Attempt to disrupt Iran nuclear deal
The call to support anti-government protesters is another attempt to dismantle the hard-won international nuclear deal struck in 2015, Nebenzia argued.
“The real reason for convening today's meeting is not an attempt to protect human rights or promote the interests of the Iranian people, but rather a veiled attempt to seize the current moment to continue to undermine the Joint Comprehensive Plan of Action (JCPOA). We consider it unacceptable to intentionally undermine the support of the international community.”
French Ambassador to the United Nations Francois Delattre (REUTERS)
No threat to international peace
Several speakers at the Security Council pointed out that the unrest in Iran falls outside the UNSC’s ambit.
French Ambassador to the UN Francois Delattre said: “However worrying the events of the last few days in Iran may be, they do not constitute per se a threat to international peace and security... We must be wary of any attempts to exploit this crisis for personal ends, which would have the diametrically opposed outcome to that which is wished.”
And Deputy Chinese Ambassador Liu Jieyi pointed to the UN Charter: “The Iranian situation does not pose any threat on international peace or security, nor is it on the agenda of the Security Council. Discussing this domestic situation in Iran by the council is a practice that is not in line with the council’s responsibility as outlined in the UN Charter. Doing so does not help resolve the domestic issue of Iran.”
The protests in several Iranian cities, apparently over rising food prices, unemployment, and the overall economic situation started on December 28. It has largely tapered off. The unrest has resulted in at least 21 deaths and hundreds of arrests.
US ‘abuse’ of UNSC
Addressing the UNSC session on Friday, Iran’s Ambassador to the UN Gholamali Khoshroo expressed regret that the council had been forced to reconvene and discuss an issue that was “purely domestic.”
“It is unfortunate that despite the resistance on the part of some of its members, this council has allowed itself to be abused by the current US administration in holding a meeting on an issue that falls outside the scope of its mandate, putting on display the failure of the council to fulfill its real responsibility in maintaining international peace and security,” he asserted.
He reiterated the point that Tehran officials have been underlining as the protests unfolded: The rioters are being influenced from outside the country.
“We have hard evidence of the violence in Iran by a handful of protesters, in some cases resulting in the deaths of policemen and security officers, being very clearly directed from abroad. These violent elements surfaced in the crowd as early as Friday evening last week at the inceptions of the protests.
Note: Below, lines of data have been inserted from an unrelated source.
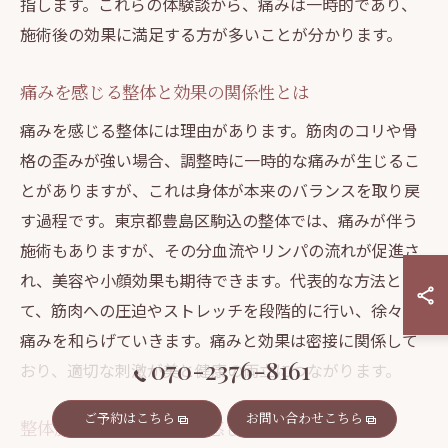
指します。これらの体験談から、痛みは一時的であり、
施術後の効果に満足する方が多いことが分かります。
痛みを感じる整体と効果の関係性とは
痛みを感じる整体には理由があります。筋肉のコリや骨
格の歪みが強い場合、調整時に一時的な痛みが生じるこ
とがありますが、これは身体が本来のバランスを取り戻
す過程です。東京都豊島区駒込の整体では、痛みが伴う
施術もありますが、その分血流やリンパの流れが促進さ
れ、美容や小顔効果も期待できます。代表的な方法とし
て、筋肉への圧迫やストレッチを段階的に行い、徐々に
痛みを和らげていきます。痛みと効果は密接に関係して
070-2376-8161
おり、適切な刺激が美と健康の両立につながります。
ご予約はこちら
お問い合わせこちら
整体施術の痛さに不安を感じる方へ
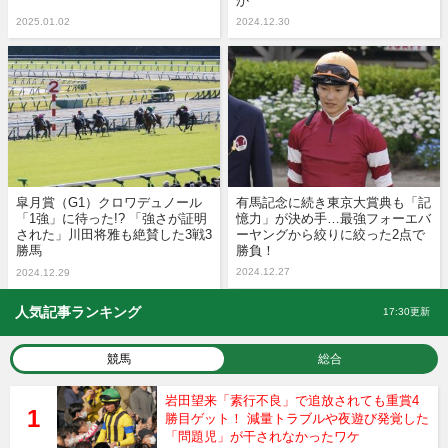
か
2025.01.02
2024.12.30
皐月賞（G1）クロワデュノール
有馬記念に続き東京大賞典も「記
「1強」に待った!? 「強さが証明
憶力」が決め手…最強フォーエバ
された」川田将雅も絶賛した3戦3
ーヤングから絞りに絞った2点で
勝馬
勝負！
2024.12.27
2024.12.29
人気記事ランキング
17:30更新
競馬
総合
岩田望来「素行不良」で追放されても重賞4
勝目ゲット！ 減量トラブルや夜遊び発覚した
「問題児」が干されなかったワケ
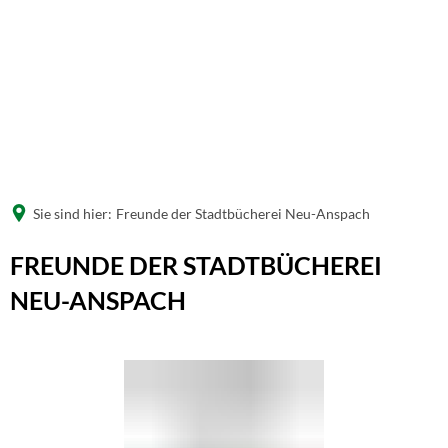
Sie sind hier:
Freunde der Stadtbücherei Neu-Anspach
FREUNDE DER STADTBÜCHEREI
NEU-ANSPACH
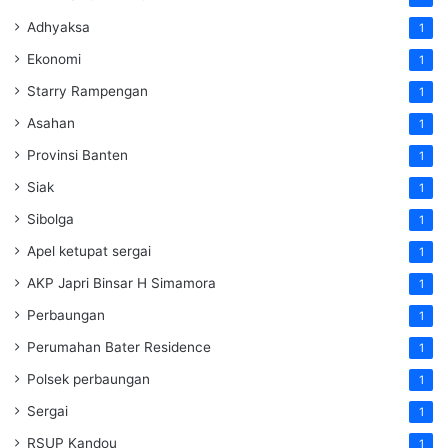
Adhyaksa
1
Ekonomi
1
Starry Rampengan
1
Asahan
1
Provinsi Banten
1
Siak
1
Sibolga
1
Apel ketupat sergai
1
AKP Japri Binsar H Simamora
1
Perbaungan
1
Perumahan Bater Residence
1
Polsek perbaungan
1
Sergai
1
RSUP Kandou
1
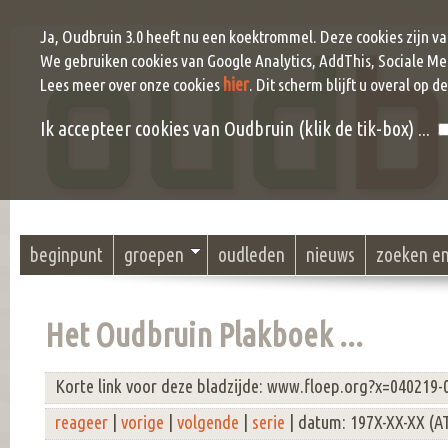
Ja, Oudbruin 3.0 heeft nu een koektrommel. Deze cookies zijn v
We gebruiken cookies van Google Analytics, AddThis, Sociale Me
hier
Lees meer over onze cookies
. Dit scherm blijft u overal op d
Ik accepteer cookies van Oudbruin (klik de tik-box) ...
beginpunt
groepen
oudleden
nieuws
zoeken e
Het Oudbruin Plakboek ...
Korte link voor deze bladzijde: www.floep.org?x=040219-
reageer
|
vorige
|
volgende
|
serie
| datum: 197X-XX-XX (A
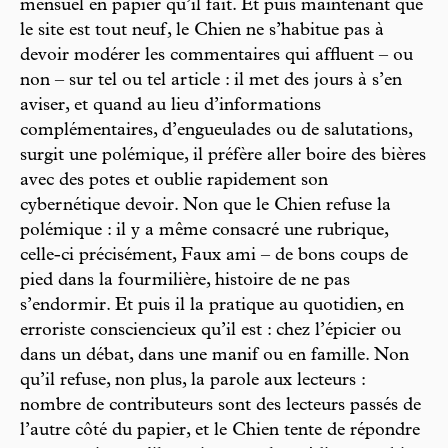
mensuel en papier qu’il fait. Et puis maintenant que
le site est tout neuf, le Chien ne s’habitue pas à
devoir modérer les commentaires qui affluent – ou
non – sur tel ou tel article : il met des jours à s’en
aviser, et quand au lieu d’informations
complémentaires, d’engueulades ou de salutations,
surgit une polémique, il préfère aller boire des bières
avec des potes et oublie rapidement son
cybernétique devoir. Non que le Chien refuse la
polémique : il y a même consacré une rubrique,
celle-ci précisément, Faux ami – de bons coups de
pied dans la fourmilière, histoire de ne pas
s’endormir. Et puis il la pratique au quotidien, en
erroriste consciencieux qu’il est : chez l’épicier ou
dans un débat, dans une manif ou en famille. Non
qu’il refuse, non plus, la parole aux lecteurs :
nombre de contributeurs sont des lecteurs passés de
l’autre côté du papier, et le Chien tente de répondre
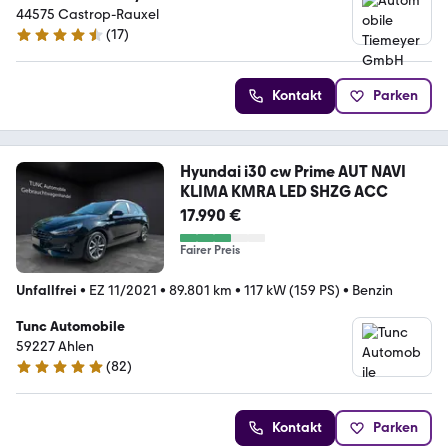
44575 Castrop-Rauxel
(
17
)
4.6 Sterne
Kontakt
Parken
Hyundai i30 cw Prime AUT NAVI
KLIMA KMRA LED SHZG ACC
17.990 €
Fairer Preis
Unfallfrei
•
EZ 11/2021
•
89.801 km
•
117 kW (159 PS)
•
Benzin
Tunc Automobile
59227 Ahlen
(
82
)
5 Sterne
Kontakt
Parken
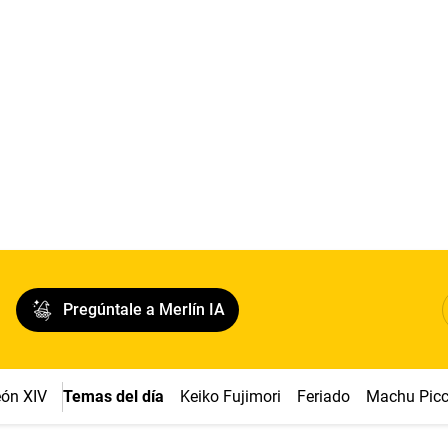
Pregúntale a Merlín IA
ón XIV
Temas del día
Keiko Fujimori
Feriado
Machu Pic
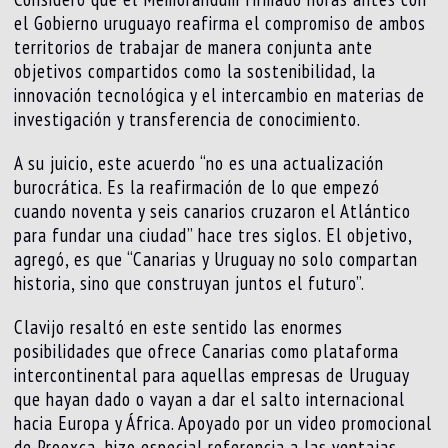
el Gobierno uruguayo reafirma el compromiso de ambos
territorios de trabajar de manera conjunta ante
objetivos compartidos como la sostenibilidad, la
innovación tecnológica y el intercambio en materias de
investigación y transferencia de conocimiento.
A su juicio, este acuerdo “no es una actualización
burocrática. Es la reafirmación de lo que empezó
cuando noventa y seis canarios cruzaron el Atlántico
para fundar una ciudad” hace tres siglos. El objetivo,
agregó, es que “Canarias y Uruguay no solo compartan
historia, sino que construyan juntos el futuro”.
Clavijo resaltó en este sentido las enormes
posibilidades que ofrece Canarias como plataforma
intercontinental para aquellas empresas de Uruguay
que hayan dado o vayan a dar el salto internacional
hacia Europa y África. Apoyado por un video promocional
de Proexca, hizo especial referencia a las ventajas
At that point, the elements outside of Iran including instigators based in the United States and Europe began to be visible. Incitement to violence included encouraging and training people to use Molotov cocktails, to seize ammunition parts and to stage an armed uprising.”
Foreign Minister Mohammad Javad Zarif wrote on Twitter after the session that the Security Council “rebuffed the US’ naked attempt to hijack its mandate.”
He said the majority emphasized the need to fully implement the 2015 nuclear deal and to refrain from interfering in the affairs of other countries. “Another FP (foreign policy) blunder for the Trump administration,” he wrote.
Chief of Staff of Iran's Presidential Office Mahmoud Vaezi said on Saturday that the UNSC session was yet another heavy defeat for the Trump administration.
“Once again, it was proved that all measures adopted by Trump and his administration against Iran and the JCPOA bode nothing but frustration and isolation for them,' Vaezi said.
RT, Reuters, Press TV, AP and IRNA contributed to this report.